REQUIRED WORK:
Among the entries that follow, find every line with the word "from" and copy it.

Saved entries:
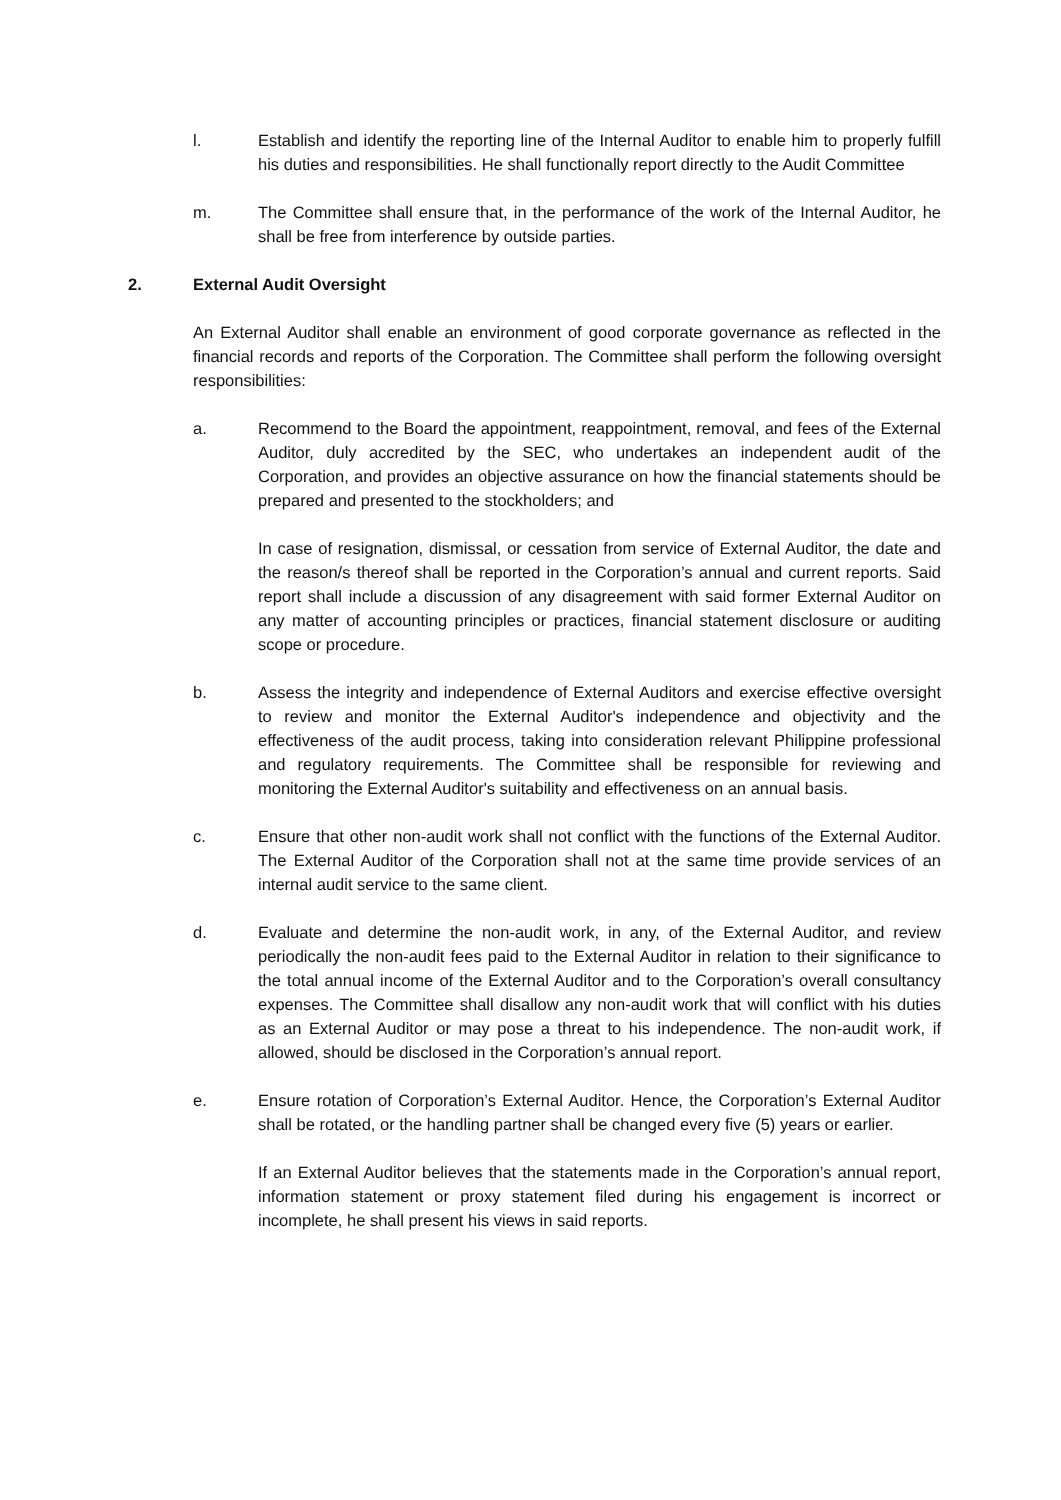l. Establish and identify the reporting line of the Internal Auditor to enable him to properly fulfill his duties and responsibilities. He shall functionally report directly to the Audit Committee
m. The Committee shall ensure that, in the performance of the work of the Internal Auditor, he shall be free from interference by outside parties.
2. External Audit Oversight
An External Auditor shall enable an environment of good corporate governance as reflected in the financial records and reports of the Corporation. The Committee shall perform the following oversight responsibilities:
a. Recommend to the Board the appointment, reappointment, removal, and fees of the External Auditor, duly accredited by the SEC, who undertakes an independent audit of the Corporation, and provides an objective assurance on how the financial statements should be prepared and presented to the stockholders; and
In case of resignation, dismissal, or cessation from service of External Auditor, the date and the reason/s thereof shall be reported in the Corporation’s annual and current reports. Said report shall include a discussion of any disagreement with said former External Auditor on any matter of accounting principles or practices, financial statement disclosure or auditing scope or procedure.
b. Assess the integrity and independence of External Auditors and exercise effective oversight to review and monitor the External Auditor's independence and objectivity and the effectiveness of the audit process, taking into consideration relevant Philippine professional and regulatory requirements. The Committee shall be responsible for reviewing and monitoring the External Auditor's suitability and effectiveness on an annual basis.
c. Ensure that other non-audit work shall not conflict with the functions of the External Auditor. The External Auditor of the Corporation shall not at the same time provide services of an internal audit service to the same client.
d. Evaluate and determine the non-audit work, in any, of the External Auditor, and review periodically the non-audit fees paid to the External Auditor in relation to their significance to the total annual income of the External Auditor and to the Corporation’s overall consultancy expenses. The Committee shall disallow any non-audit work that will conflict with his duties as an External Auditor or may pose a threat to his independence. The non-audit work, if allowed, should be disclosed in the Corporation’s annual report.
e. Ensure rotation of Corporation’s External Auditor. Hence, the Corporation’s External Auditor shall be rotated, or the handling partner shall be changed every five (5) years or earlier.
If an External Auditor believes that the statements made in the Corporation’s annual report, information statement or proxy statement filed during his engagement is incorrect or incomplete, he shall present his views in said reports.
--
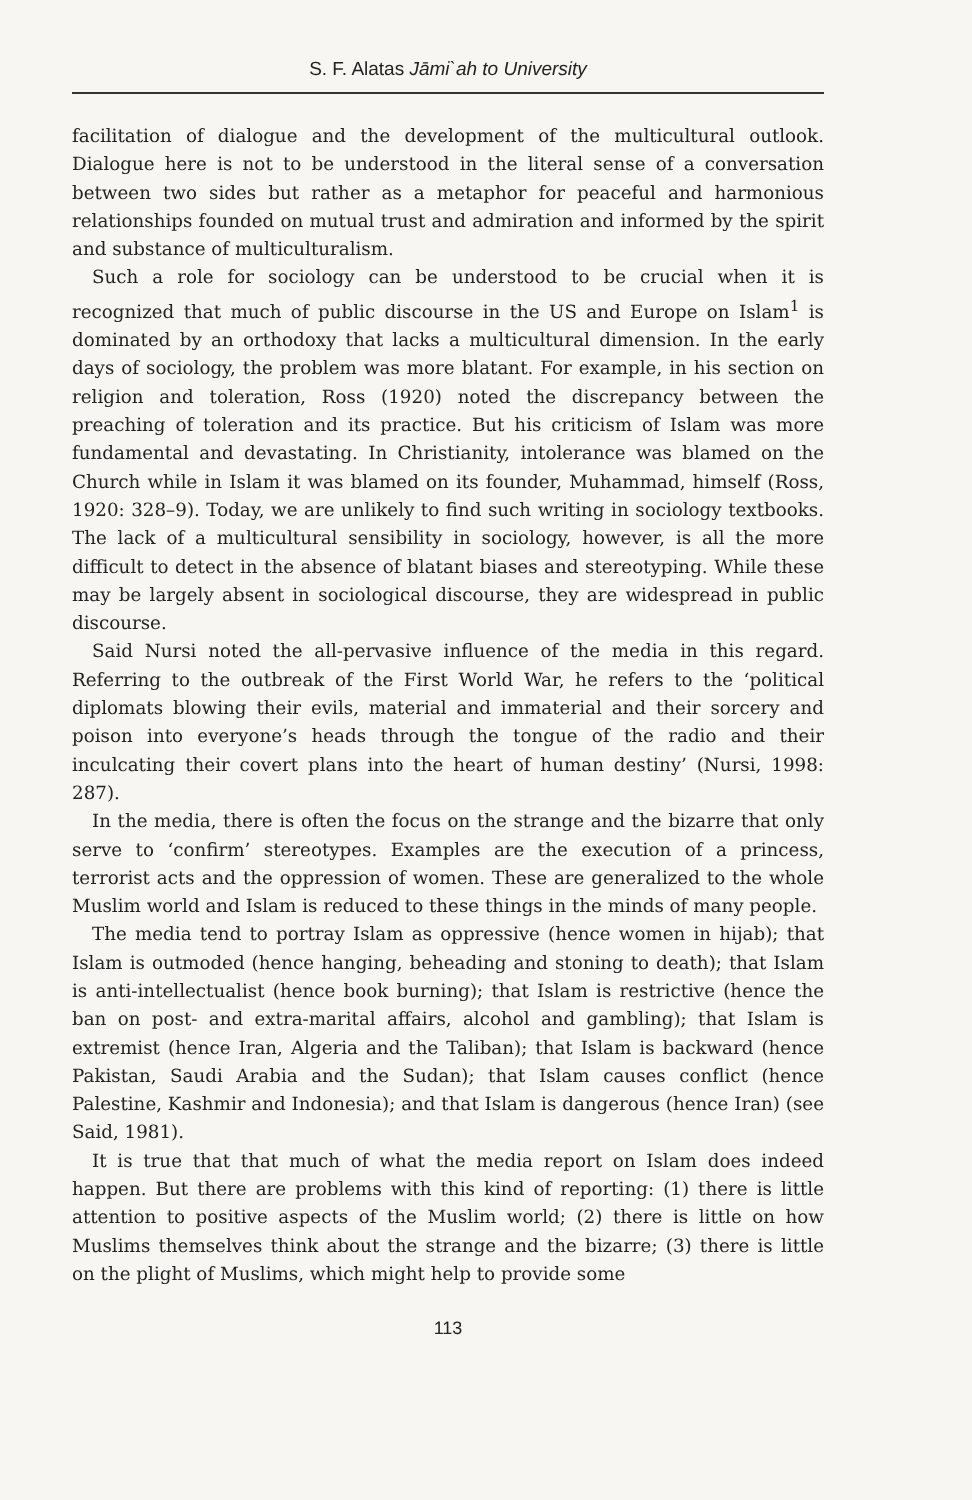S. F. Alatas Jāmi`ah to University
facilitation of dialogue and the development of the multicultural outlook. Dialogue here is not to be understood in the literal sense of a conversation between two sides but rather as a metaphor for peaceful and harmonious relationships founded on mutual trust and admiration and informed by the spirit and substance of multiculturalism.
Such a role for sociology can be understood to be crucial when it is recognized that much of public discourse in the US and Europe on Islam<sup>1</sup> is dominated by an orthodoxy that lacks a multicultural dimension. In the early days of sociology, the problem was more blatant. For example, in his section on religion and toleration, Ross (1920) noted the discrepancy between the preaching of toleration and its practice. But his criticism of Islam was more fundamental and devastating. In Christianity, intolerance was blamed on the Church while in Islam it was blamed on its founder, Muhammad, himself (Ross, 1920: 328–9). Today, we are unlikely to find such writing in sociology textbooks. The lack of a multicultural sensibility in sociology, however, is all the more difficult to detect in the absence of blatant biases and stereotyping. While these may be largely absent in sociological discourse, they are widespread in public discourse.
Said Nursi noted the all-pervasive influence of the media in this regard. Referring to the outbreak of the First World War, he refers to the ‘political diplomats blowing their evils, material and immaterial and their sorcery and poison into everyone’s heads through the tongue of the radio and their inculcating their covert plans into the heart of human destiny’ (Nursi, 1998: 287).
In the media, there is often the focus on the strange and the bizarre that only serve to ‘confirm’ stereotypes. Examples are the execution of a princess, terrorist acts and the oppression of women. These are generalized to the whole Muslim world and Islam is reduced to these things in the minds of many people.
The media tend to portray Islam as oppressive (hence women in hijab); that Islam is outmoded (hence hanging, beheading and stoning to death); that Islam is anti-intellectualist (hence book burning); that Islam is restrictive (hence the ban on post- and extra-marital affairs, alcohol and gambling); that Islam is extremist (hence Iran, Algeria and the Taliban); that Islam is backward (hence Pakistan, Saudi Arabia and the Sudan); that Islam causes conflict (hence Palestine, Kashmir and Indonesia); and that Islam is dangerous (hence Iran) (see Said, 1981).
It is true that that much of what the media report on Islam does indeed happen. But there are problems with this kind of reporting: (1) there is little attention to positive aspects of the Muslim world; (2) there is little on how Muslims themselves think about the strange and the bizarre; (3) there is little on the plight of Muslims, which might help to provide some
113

SOLUTION FOR THIS TASK:
m. The Committee shall ensure that, in the performance of the work of the Internal Auditor, he shall be free from interference by outside parties.
In case of resignation, dismissal, or cessation from service of External Auditor, the date and the reason/s thereof shall be reported in the Corporation’s annual and current reports. Said report shall include a discussion of any disagreement with said former External Auditor on any matter of accounting principles or practices, financial statement disclosure or auditing scope or procedure.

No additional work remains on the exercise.